Provided text
[<prev] [next>] [<thread-prev] [thread-next>] [day] [month] [year] [list]
Message-ID: <a830d5fb-a2e7-6fdd-0426-8b884b4141bc@redhat.com>
Date: Mon, 28 Nov 2022 18:34:40 +0100
From: David Hildenbrand <david@...hat.com>
To: Jann Horn <jannh@...gle.com>
Cc: security@...nel.org, Andrew Morton <akpm@...ux-foundation.org>,
Yang Shi <shy828301@...il.com>, Peter Xu <peterx@...hat.com>,
John Hubbard <jhubbard@...dia.com>,
linux-kernel@...r.kernel.org, linux-mm@...ck.org
Subject: Re: [PATCH v3 1/3] mm/khugepaged: Take the right locks for page table
retraction
On 28.11.22 18:28, Jann Horn wrote:
> On Mon, Nov 28, 2022 at 2:53 PM David Hildenbrand <david@...hat.com> wrote:
>> On 25.11.22 22:37, Jann Horn wrote:
>>> pagetable walks on address ranges mapped by VMAs can be done under the mmap
>>> lock, the lock of an anon_vma attached to the VMA, or the lock of the VMA's
>>> address_space. Only one of these needs to be held, and it does not need to
>>> be held in exclusive mode.
>>>
>>> Under those circumstances, the rules for concurrent access to page table
>>> entries are:
>>>
>>> - Terminal page table entries (entries that don't point to another page
>>> table) can be arbitrarily changed under the page table lock, with the
>>> exception that they always need to be consistent for
>>> hardware page table walks and lockless_pages_from_mm().
>>> This includes that they can be changed into non-terminal entries.
>>> - Non-terminal page table entries (which point to another page table)

Dataset
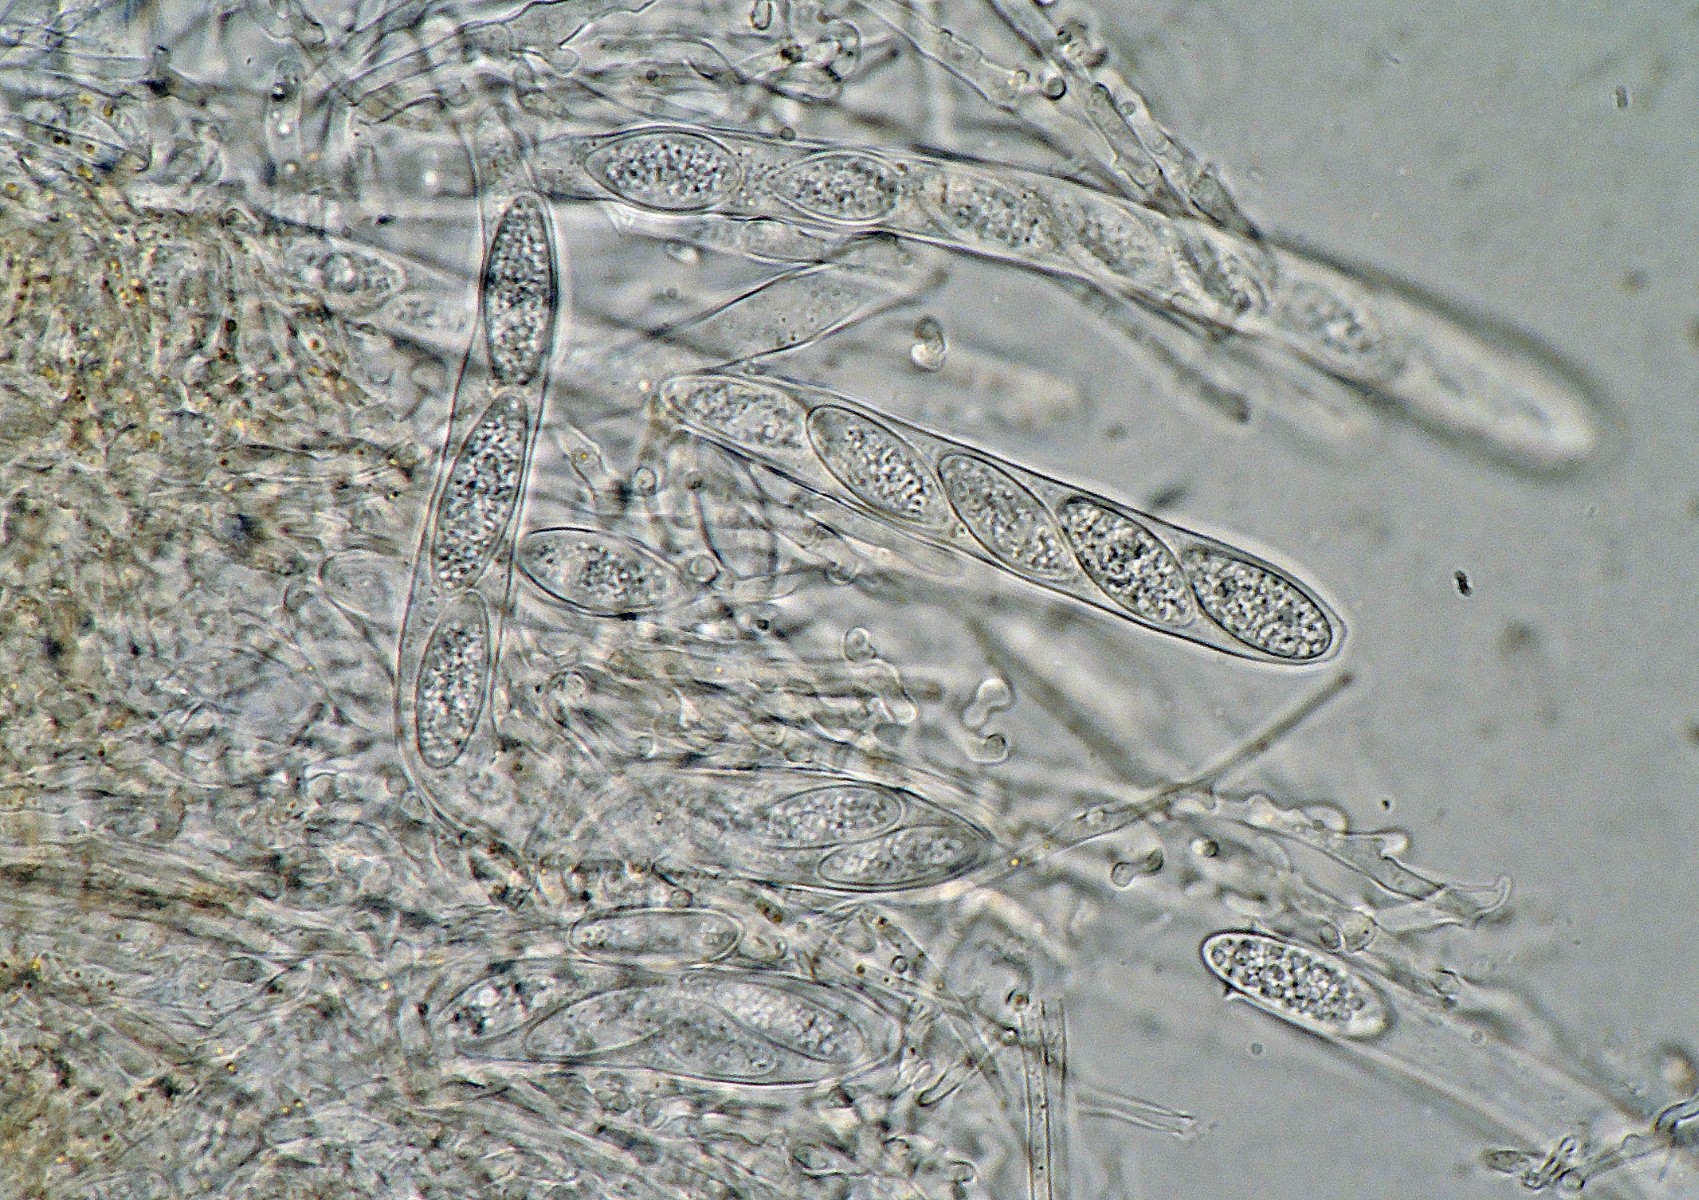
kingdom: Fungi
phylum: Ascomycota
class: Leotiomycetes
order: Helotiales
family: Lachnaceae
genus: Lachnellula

==

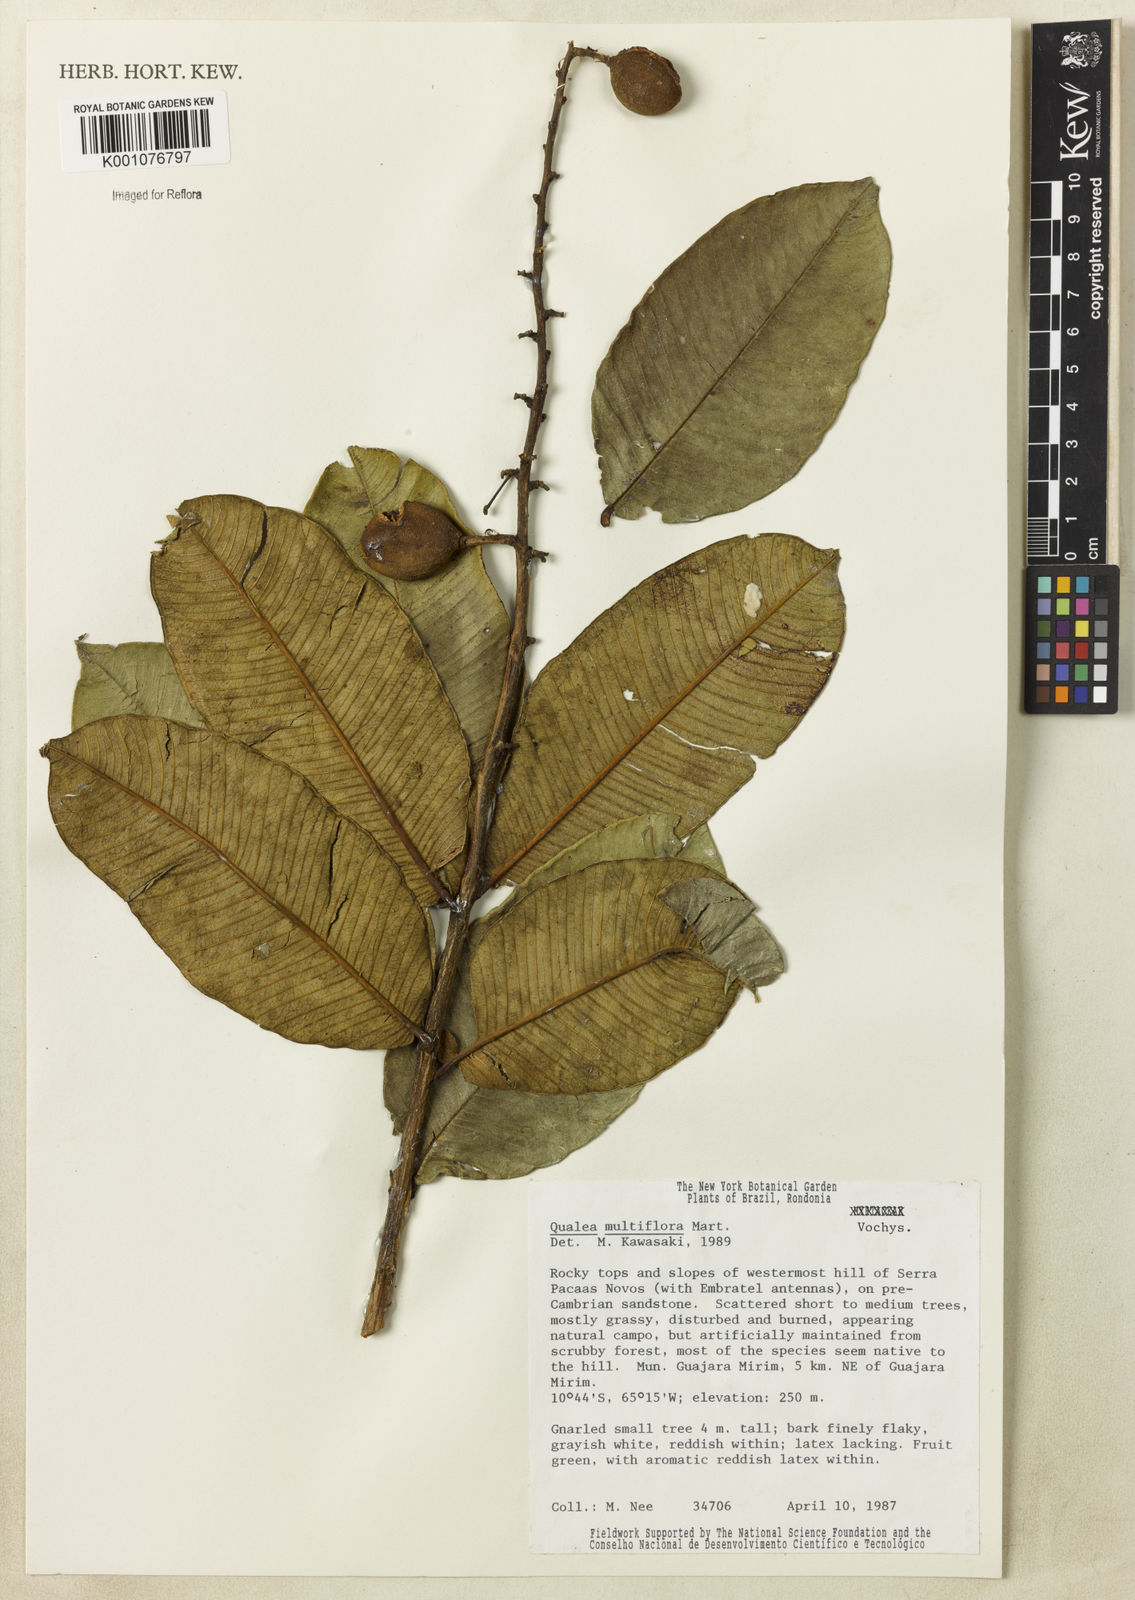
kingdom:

* * *

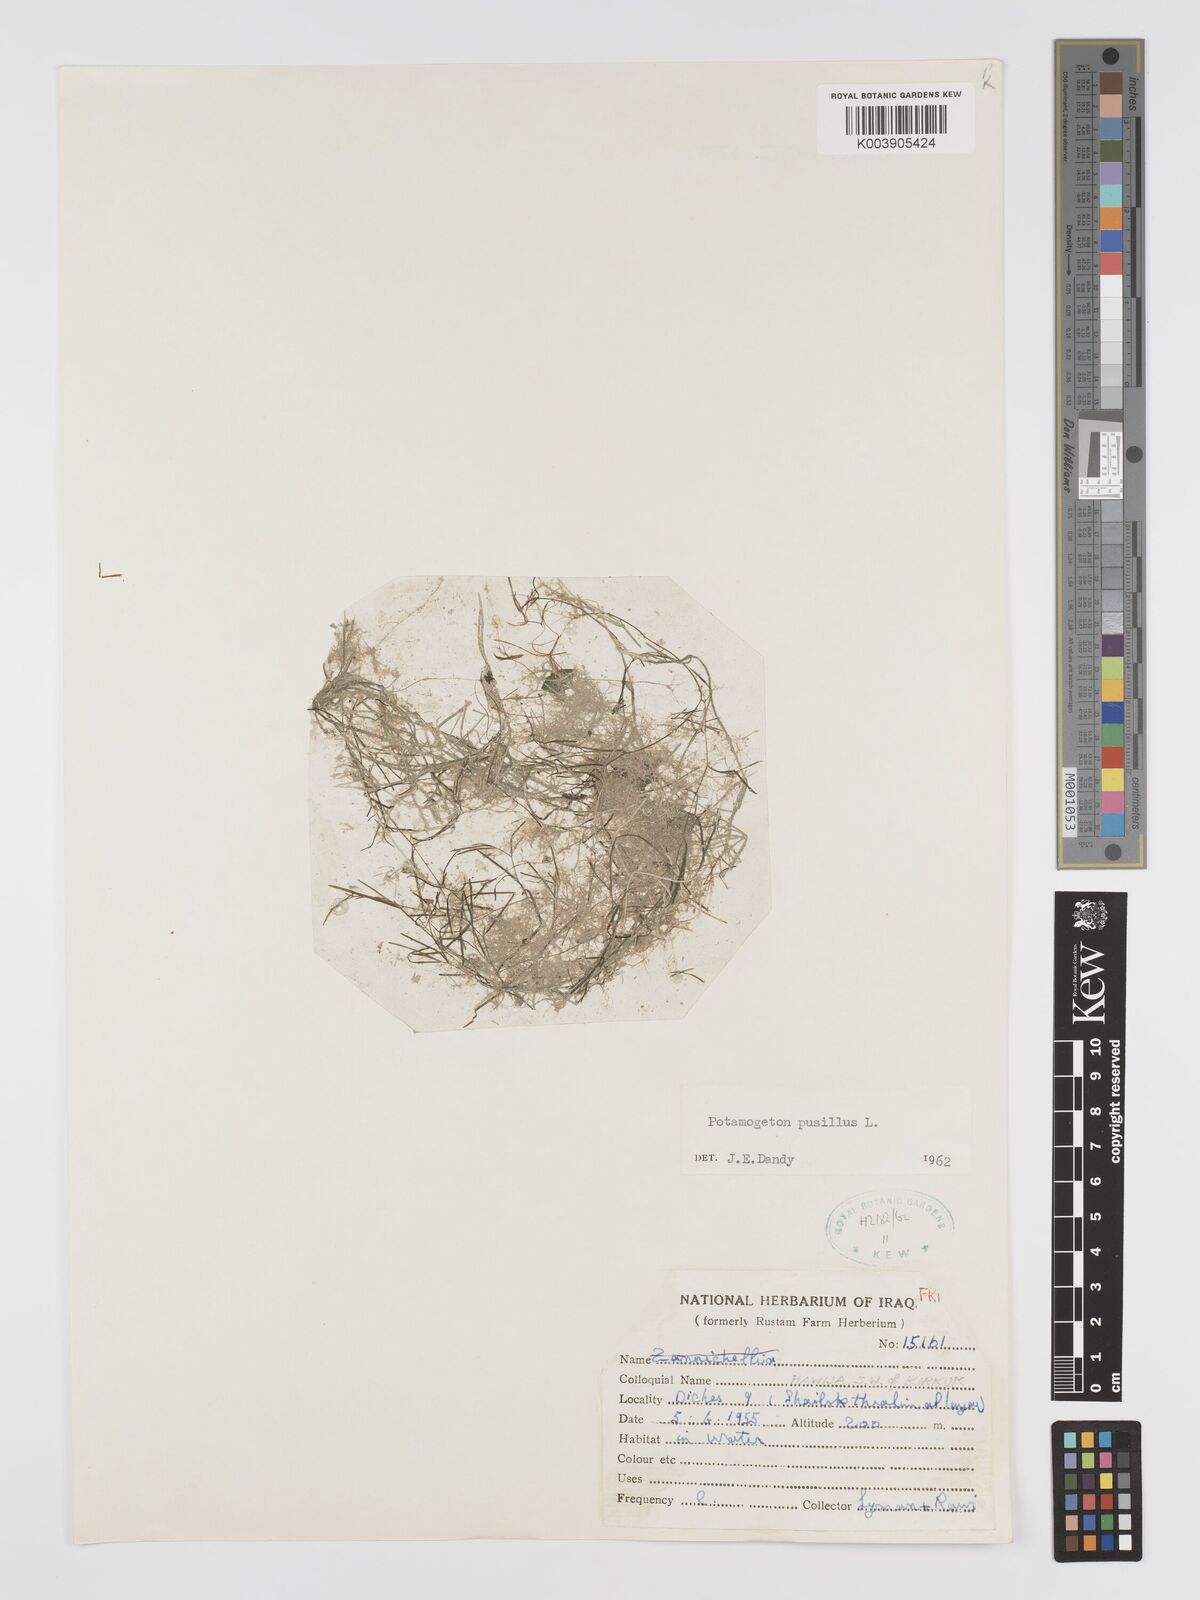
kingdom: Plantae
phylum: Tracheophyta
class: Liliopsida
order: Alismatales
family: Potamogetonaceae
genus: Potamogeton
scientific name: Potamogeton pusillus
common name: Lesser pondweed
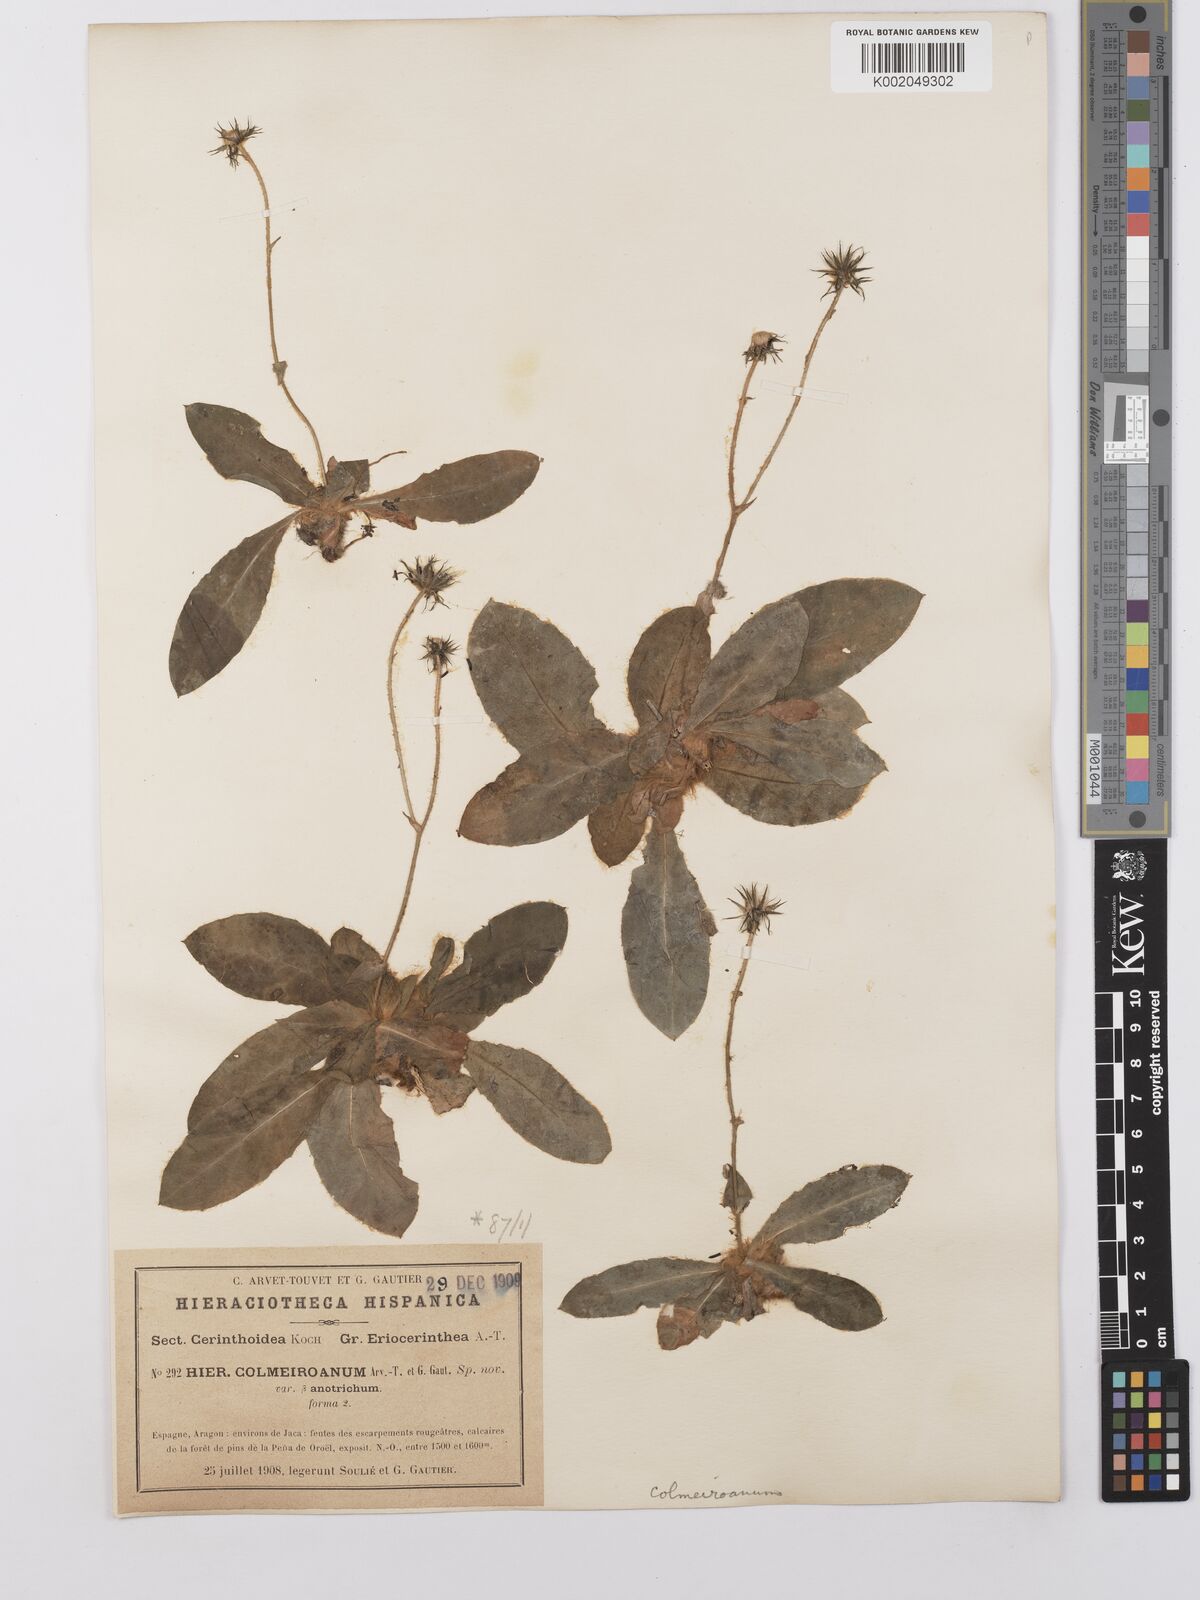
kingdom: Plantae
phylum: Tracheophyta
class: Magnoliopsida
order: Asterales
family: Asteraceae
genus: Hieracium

The problem
Extend the mailing-list message on page table locking from the point where it stops. The records above come from a separate source and have no connection to the mailing-list message.

Output for this task
>>> can not be modified; readers are allowed to READ_ONCE() an entry, verify
>>> that it is non-terminal, and then assume that its value will stay as-is.
>>>
>>> Retracting a page table involves modifying a non-terminal entry, so
>>> page-table-level locks are insufficient to protect against concurrent
>>> page table traversal; it requires taking all the higher-level locks under
>>> which it is possible to start a page walk in the relevant range in
>>> exclusive mode.
>>>
>>> The collapse_huge_page() path for anonymous THP already follows this rule,
>>> but the shmem/file THP path was getting it wrong, making it possible for
>>> concurrent rmap-based operations to cause corruption.
>>
>> This sounds sane and correct to me. No expert on file-THP, though.
>>
>> For anon-THP it's the mmap lock and the rmap locks. I assume the only
>> difference for file-THP is that the rmap lock is actually the mapping
>> lock. Looking at rmap_walk_file(), that seems to be the case.
>
> Yeah. You can also have private file VMAs that are associated with
> both a mapping and a set of anon_vmas, and in that case you would need
> to lock the mmap, the mapping, and the anon_vma root; but the file THP
> code in khugepaged instead just bails on file VMAs with an anon_vma.
Right, that's my understanding as well.
>
>> I wish at least PTE table removal could be done easier ... I already
>> experimented some time ago with some ideas (e.g., lock in PMD table
>> memmap) but it's all far from trivial and space in the memmap is rare.
>
> Because you want it to be faster? Is that for the THP usecase or something else?
Page table reclaim and page table migration, where you might only have
limited context and wouldn't want to take all these expensive locks in
write mode (IOW, you wouldn't want to care about them at all).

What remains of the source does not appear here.